-- ABOUT THIS TASK --
An unchanged copy of each entry below is needed; keep the pictures out of it.

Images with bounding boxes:
● ● ●

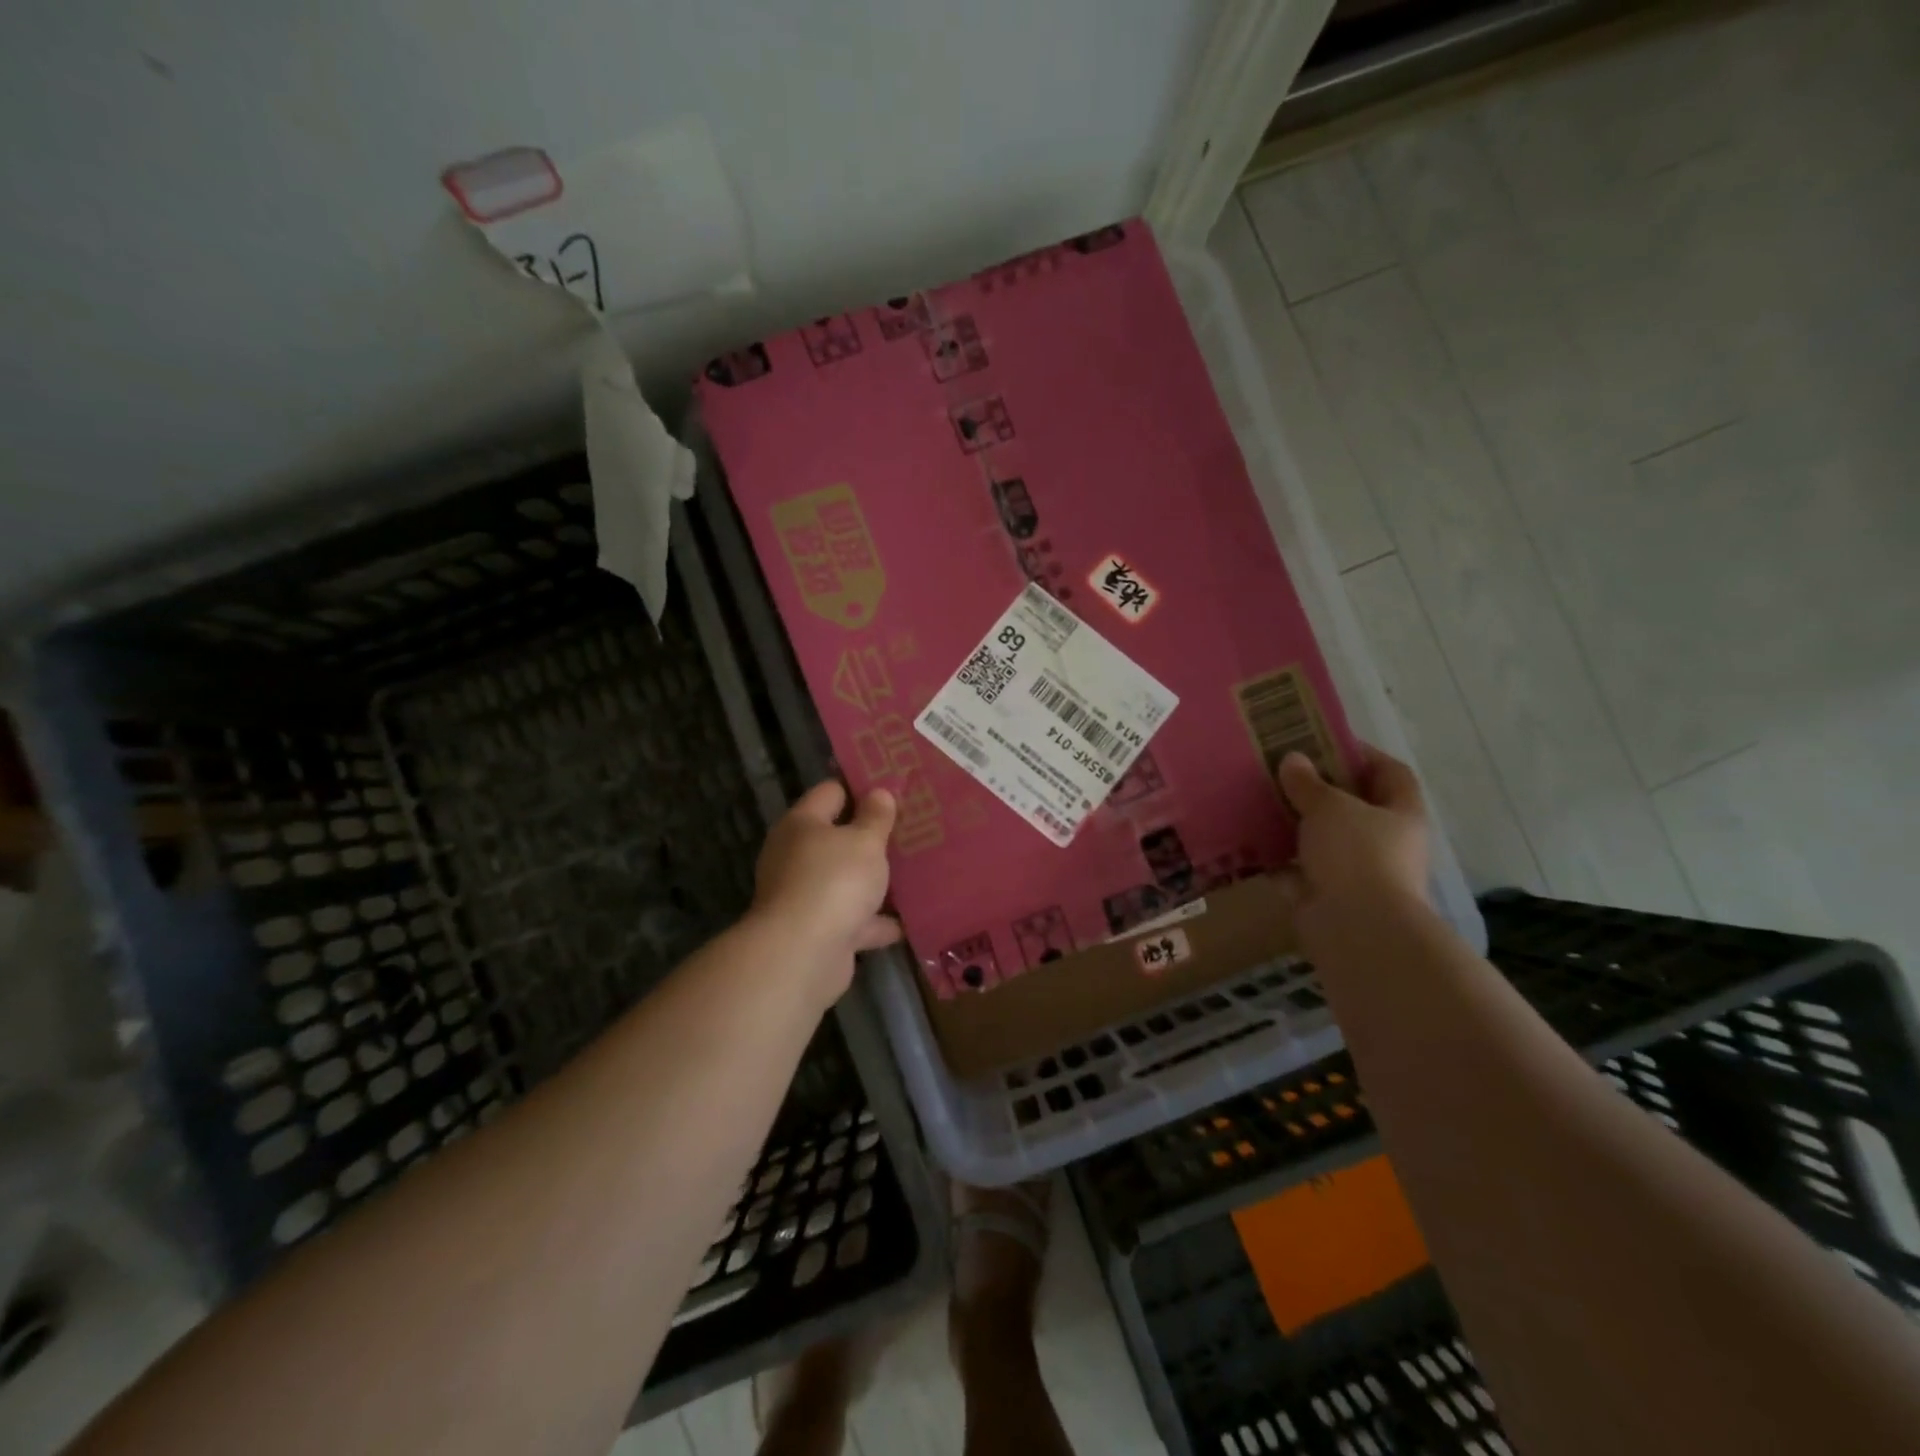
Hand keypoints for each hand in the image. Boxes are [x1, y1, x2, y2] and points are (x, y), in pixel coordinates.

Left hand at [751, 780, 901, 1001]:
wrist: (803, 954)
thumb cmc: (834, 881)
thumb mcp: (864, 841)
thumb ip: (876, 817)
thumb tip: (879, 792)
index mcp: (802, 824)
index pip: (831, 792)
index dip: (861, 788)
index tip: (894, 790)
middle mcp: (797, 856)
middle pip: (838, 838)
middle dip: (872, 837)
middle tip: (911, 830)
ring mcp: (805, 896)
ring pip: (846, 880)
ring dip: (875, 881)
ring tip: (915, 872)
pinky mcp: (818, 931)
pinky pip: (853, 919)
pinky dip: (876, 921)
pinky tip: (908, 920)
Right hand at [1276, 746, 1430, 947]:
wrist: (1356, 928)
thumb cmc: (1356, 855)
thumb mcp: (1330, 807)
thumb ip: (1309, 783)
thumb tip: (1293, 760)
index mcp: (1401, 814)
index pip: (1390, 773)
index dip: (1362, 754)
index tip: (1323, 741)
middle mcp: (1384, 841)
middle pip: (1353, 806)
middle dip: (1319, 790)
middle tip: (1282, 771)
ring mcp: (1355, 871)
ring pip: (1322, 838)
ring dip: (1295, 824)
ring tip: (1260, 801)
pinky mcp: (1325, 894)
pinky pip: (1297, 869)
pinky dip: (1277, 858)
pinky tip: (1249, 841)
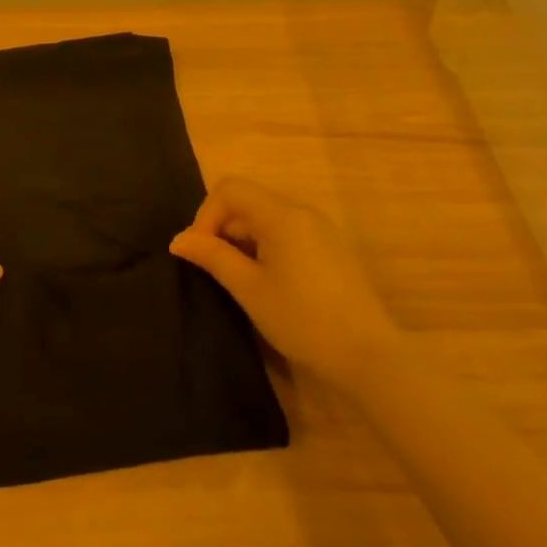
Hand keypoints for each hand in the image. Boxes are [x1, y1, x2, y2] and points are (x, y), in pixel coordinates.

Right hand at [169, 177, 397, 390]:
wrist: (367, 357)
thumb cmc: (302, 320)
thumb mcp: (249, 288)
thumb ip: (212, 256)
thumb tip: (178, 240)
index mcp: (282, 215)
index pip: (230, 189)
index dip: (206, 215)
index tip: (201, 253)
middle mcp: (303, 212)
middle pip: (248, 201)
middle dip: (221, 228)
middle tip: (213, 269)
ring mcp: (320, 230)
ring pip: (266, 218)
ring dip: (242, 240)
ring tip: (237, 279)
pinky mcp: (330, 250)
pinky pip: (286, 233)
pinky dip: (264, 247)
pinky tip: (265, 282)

● ● ●

-- ANSWER BELOW --
Hand keypoints for each hand in the image. Boxes are [x1, y1, x2, y2] and points are (x, y), in pixel coordinates.

Left hand at [751, 780, 901, 1001]:
wrist: (803, 954)
thumb cmc: (834, 881)
thumb mcp: (864, 841)
thumb ip: (876, 817)
thumb tip: (879, 792)
index mcp: (802, 824)
index pip: (831, 792)
index dip: (861, 788)
index tip: (894, 790)
middle mcp: (797, 856)
middle pip: (838, 838)
middle dip: (872, 837)
middle tip: (911, 830)
ring mcp: (805, 896)
ring pip: (846, 880)
ring dip: (875, 881)
ring tip: (915, 872)
pinky mcp: (818, 931)
pinky pip: (853, 919)
pinky dip: (876, 921)
pinky tip: (908, 920)
Right hand at [1276, 746, 1430, 947]:
wrist: (1356, 928)
thumb cmc: (1356, 855)
thumb mcp: (1330, 807)
thumb ip: (1309, 783)
thumb tip: (1293, 760)
index mcp: (1401, 814)
index pip: (1390, 773)
index dip: (1362, 754)
index tip: (1323, 741)
middle mcp: (1384, 841)
middle pip: (1353, 806)
middle dip: (1319, 790)
middle tip: (1282, 771)
ring mcp: (1355, 871)
ring pip: (1322, 838)
ring dip: (1295, 824)
ring tip: (1260, 801)
pinky mcp: (1325, 894)
pinky pip: (1297, 869)
pinky dip: (1277, 858)
pinky tip: (1249, 841)
Hand keypoints for each hand in the image. Boxes are [x1, y1, x2, y2] and points are (x, y), in pixel coordinates.

Right hand at [169, 177, 397, 390]:
wrist: (367, 357)
thumb cmc: (302, 320)
thumb mcp: (249, 288)
thumb ip: (212, 256)
thumb tip: (178, 240)
index mcp: (282, 215)
index pip: (230, 189)
index dip: (206, 215)
index tip: (201, 253)
middle mcp: (303, 212)
middle pip: (248, 201)
middle dip: (221, 228)
middle tip: (213, 269)
ring mcp: (320, 230)
ring pip: (266, 218)
ring dip: (242, 240)
ring tip: (237, 279)
pinky mcp: (330, 250)
pinky pip: (286, 233)
pinky dip: (264, 247)
pinky tip: (265, 282)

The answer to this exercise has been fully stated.